Yep, the backup lifeboat plan then will be for them to ride back without suits on the floor of Dragon. That's apparently less risky than riding back on Starliner, which says a lot. Known risks vs unknown unknowns, I suppose.
That's apparently less risky than riding back on Starliner
Not necessarily. The dangers involved in coming home packed like unsuited sardines in the back of a Dragon only come into play if they need to evacuated the ISS to begin with, so they're saying the odds of abandoning the ISS and the Dragon capsule loosing it's atmosphere are better than the odds of a catastrophic failure of the Starliner
Me too.

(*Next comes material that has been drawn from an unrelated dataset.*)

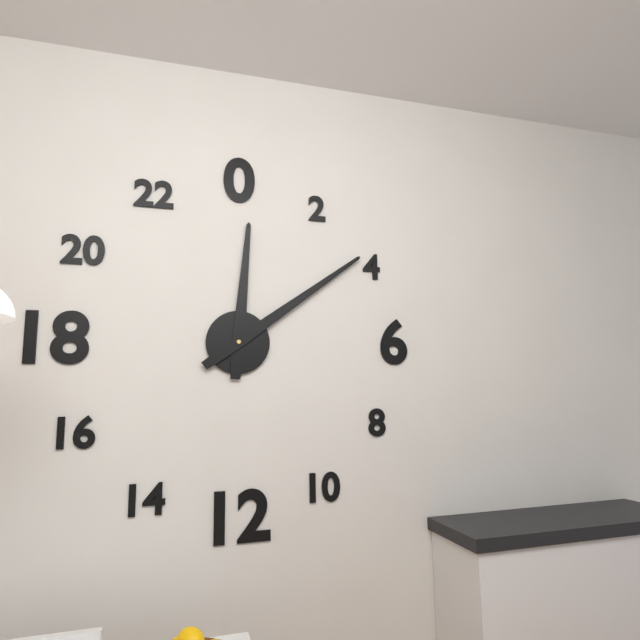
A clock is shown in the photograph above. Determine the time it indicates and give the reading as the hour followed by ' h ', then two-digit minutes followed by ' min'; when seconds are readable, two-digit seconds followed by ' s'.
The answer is 12 h 09 min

I had thought we were talking about a 1% chance or something like that.
But at the press conference, one of the journalists seemed to be asking about the probability of disaster, and gave 10% as an example. None of the NASA people took the opportunity to say "no that's far too high", or "I'm very confident the uncrewed return of Starliner will be successful", or anything like that.

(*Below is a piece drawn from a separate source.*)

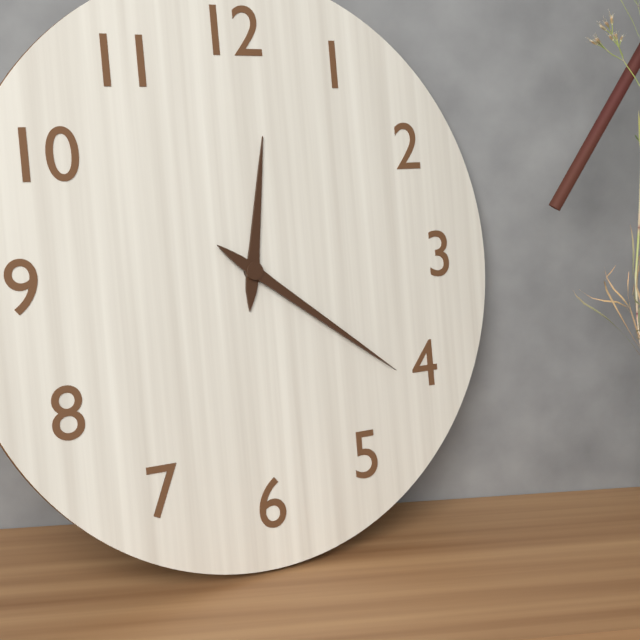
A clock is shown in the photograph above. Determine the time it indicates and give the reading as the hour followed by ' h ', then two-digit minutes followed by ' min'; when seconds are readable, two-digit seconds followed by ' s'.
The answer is 12 h 21 min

I'm hoping this doesn't make me a bad person but now that there are no lives at risk I'm kinda hoping it does? I'm so fed up with corporate cost-cutting (even when it affects people's safety!) and companies surviving just based on inertia. I feel if the legal system isn't powerful enough to set a precedent against this sort of corporate practices, maybe the Starliner is. Maybe that's its purpose, and maybe that's how it makes space travel better.